At the least, small new distinctions may surface. I remember, when learning Russian years ago, our old Ukrainian teacher announcing to the class that we would now discuss the word ‘almost’. Sick of the intricacies of Russian grammar, we all groaned in unison. Surely ‘almost’ just meant ‘almost’? What more could be done with it? But no, he remarked remorselessly. This morning he almost ran over a dog. He had, also, almost finished drinking the glass of water he was holding. He pointed out that he had three quarters finished the water, but that he did not three quarters run over the dog. He missed it altogether. Two Russian words –едва and поҷтu – carried two different concepts that were obscured by the English.
We try, of course – beside celebrating the richness and diversity of English – to redress the imbalance of that miserly three per cent. There is the sterling work of International PEN; there are the Independent Foreign Fiction Prize, the Man Booker International Prize, the Oxford-Weidenfeld translation award and various others. Our own small efforts include the Tagore lectures, devoted to the Indian sub-continent, the Skidelsky lectures on Russian writing, and a partnership with the European Commission Representation in the UK.

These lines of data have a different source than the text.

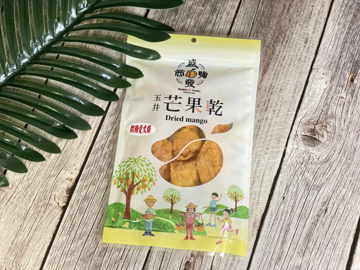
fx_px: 541
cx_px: 180
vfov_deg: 28.0
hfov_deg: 36.8
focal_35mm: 52
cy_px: 135
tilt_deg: -72.8
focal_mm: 6
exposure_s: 1/20
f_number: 2
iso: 500
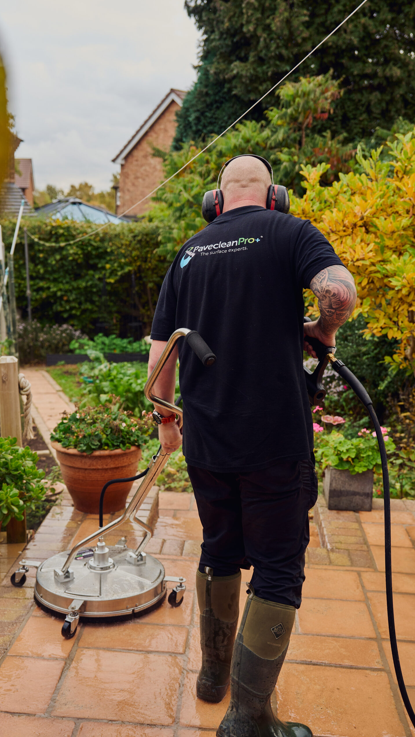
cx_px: 178
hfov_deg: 29.7
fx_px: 783
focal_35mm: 40
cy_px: 367
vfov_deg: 50.5
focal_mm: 38
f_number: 4
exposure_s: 1/400
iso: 400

But a translated language, of course, is not the thing itself. An obsession with power imbalance may even see it as an act of appropriation, a kind of neo-colonialism at work. But what else is to be done?
With all our misgivings about the limits of translation, translators are the unsung heroines and heroes of literature. A full-time translator in this country earns an average of just £15,000 a year – and that is more than in most European countries. In the Czech Republic, for instance, it’s £2,000. ‘Great translators,’ wrote George Steiner, ‘act as a kind of living mirror. They offer to the original not an equivalence, for there can be none, but a vital counterpoise, an echo, faithful yet autonomous… An act of translation is an act of love. Where it fails, through immodesty or blurred perception, it traduces. Where it succeeds, it transfigures.’
I will end with a little-known moment in the history of the Royal Society of Literature.
In 1916, at the height of the First World War, the Society’s proclaimed mission – ‘to unite and extend the general interest of literature’ – suddenly included the vitalising influence of literatures other than its own. Under the pressure of war, a world-embracing entente was proposed, in which the countries not only of the British Commonwealth and Europe, but Russia (the Revolution was still inconceivable), the Americas and even the Far East, were conceived as drawing together in a cultural amity which would unite and transform them. Numberless committees were formed, spawning their attendant sub-committees; foreign contacts were made. Francis Younghusband, chairman of the Oriental sub-committee, wrote that ‘We hope that each may be imbued and penetrated with the culture of all the others…’ And the RSL lectures became correspondingly more international. It was like some ghostly prefiguration of the League of Nations.
Predictably, after the pressure of war ends, the ideals dissipate. The committees disappear. The foreign contacts peter out. But despite all this – and despite its high-flown rhetoric and impracticality – the Society had momentarily opened a door through which a wider future might enter.